NYFF REVIEW: Rough, Tough, and Indelible "Rosetta"
by Stephen Garrett
Rough, tough, and bitterly beautiful, the Cannes Palme d'Or-winning "Rosetta" carries with it the burning social indignation that is so much a trademark of its writer/directors, the brothers Luc and Jean-Paul Dardenne. Like their last feature "La Promesse," "Rosetta" also explores the Belgian lower classes and their daily struggles to make ends meet in a hand-to-mouth world; and as in their previous films, the Dardennes, documentarians since 1975, use a non-professional cast to achieve electric drama. What follows is a sort of Belgian kitchen-sink realism, as title character Rosetta (18-year-old Emilie Dequenne, in a Cannes-winning performance) muscles through her life with a bulldog determination to land any job and hold on so that she can have a normal life, just like everyone else.
Rosetta is first introduced as she gets pink-slipped, and her physical, tenacious rage immediately sets the tone for the rest of the film. Living in a trailer park, she returns home daily to a drunk mother (Anne Yernaux) so desperate for handouts and affection that she's willing to whore herself out just to pay the water bill. Rosetta is constantly reduced to lecturing her own mother and trying to keep her from begging, while every day she goes out in search of another, hopefully permanent, job. She finally lands work mixing batter for a waffle-maker when a testy employee is fired, and suddenly it seems like her life is starting to make a turn for the better. Young waffle-vendor Riquet (Fabrizio Rongione) even finds himself attracted to Rosetta and, in a series of prickly, richly tender scenes, he even starts to court her despite her resistance.
But when the former employee returns, asking for her job back, Rosetta loses that brief taste of a regular life, and finds herself forced to betray Riquet's trust in order to hang onto her chance at a steady paycheck. By the end she has lost everything and is the object of torture and ridicule as an enraged, revenge-driven Riquet stalks and torments her.
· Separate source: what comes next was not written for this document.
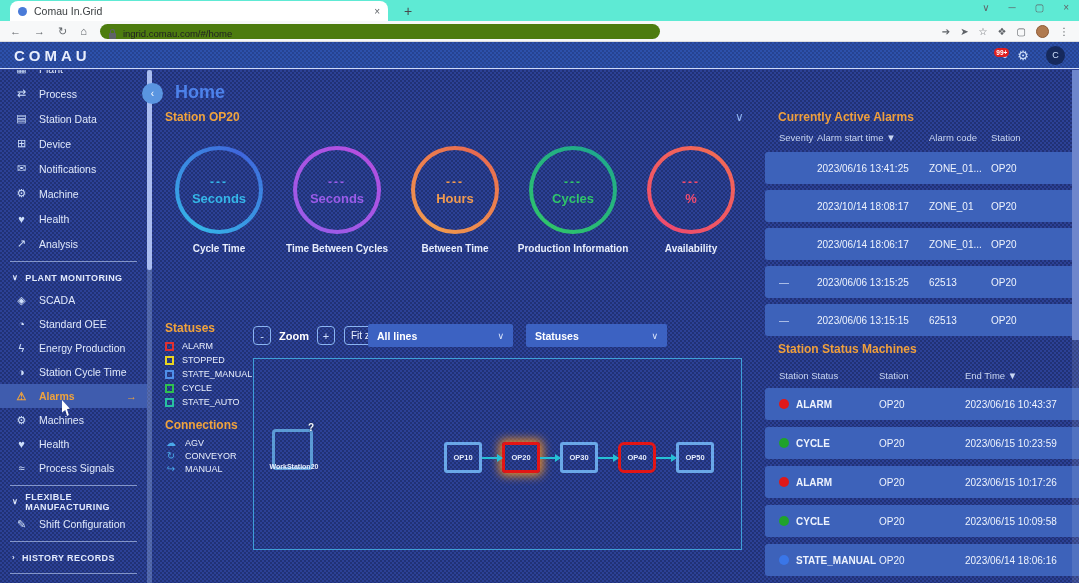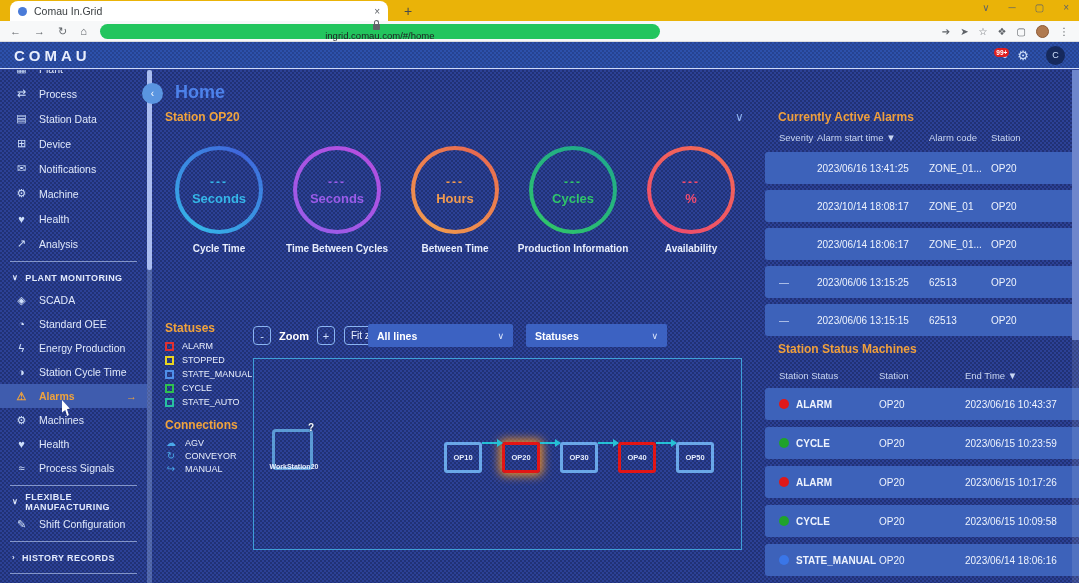"Comau In.Grid" .tabstrip { background: #eab308 -> #5eead4 }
The Dardennes capture Rosetta's world in a litany of tight and medium hand-held shots that concentrate sometimes exclusively on Dequenne's face and body, following and clinging to her just as Rosetta hangs onto whatever gives her the possibility of a better life. The result is a visually effective equivalent of Rosetta's own intense worldview: myopic, focused, intensely determined. Dialogue is often sparse as the Dardennes let their characters' labor play out and speak for itself, whether it be Rosetta's hauling around of flour bags or her trying to evade Riquet through the streets of her town. What translates is the extreme physicality of each and every act, a dimension that less ambitious filmmakers might impatiently cut out but which, for the Dardennes, is the essence of their story.
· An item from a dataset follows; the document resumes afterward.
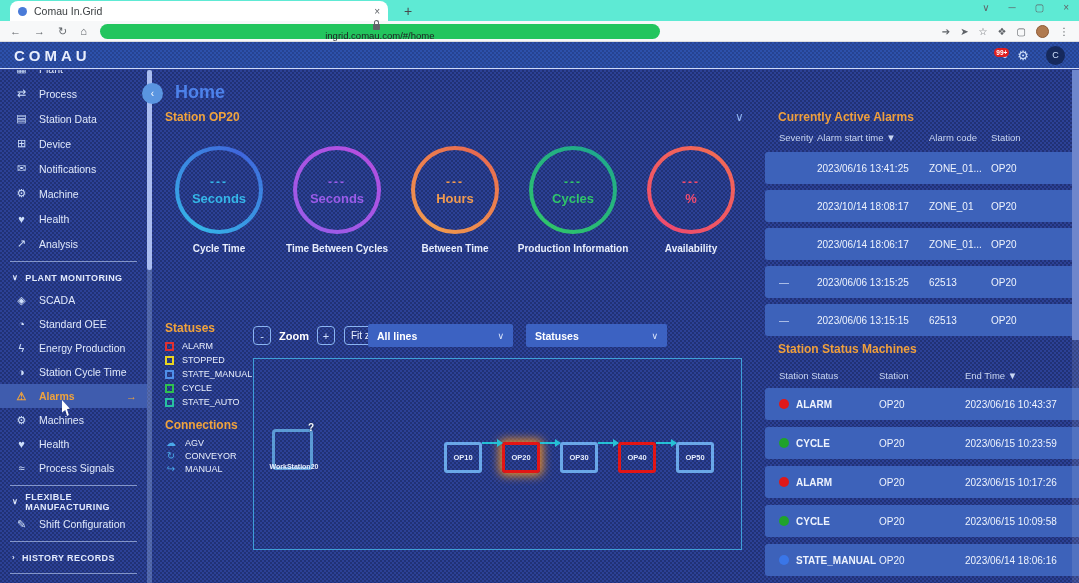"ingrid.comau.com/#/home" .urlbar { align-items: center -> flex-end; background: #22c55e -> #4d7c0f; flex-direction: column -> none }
The film's major accomplishment, though, is Dequenne's performance, defiantly unsentimental and stridently unlovable -- a rough diamond obsessed with escaping her poverty-row upbringing. The Dardennes do not make her an easily sympathetic character, and yet her determination and stubbornness are, by the end, hard not to admire. She is not a generous character; she can't afford to be. There's an everyone-for-themselves mentality at her core that's not so much motivated by selfishness as it is by survival; and in that sense the film is really an indelible portrait of someone who consistently, persistently, finds the strength within herself to keep going, not matter how bleak the circumstance.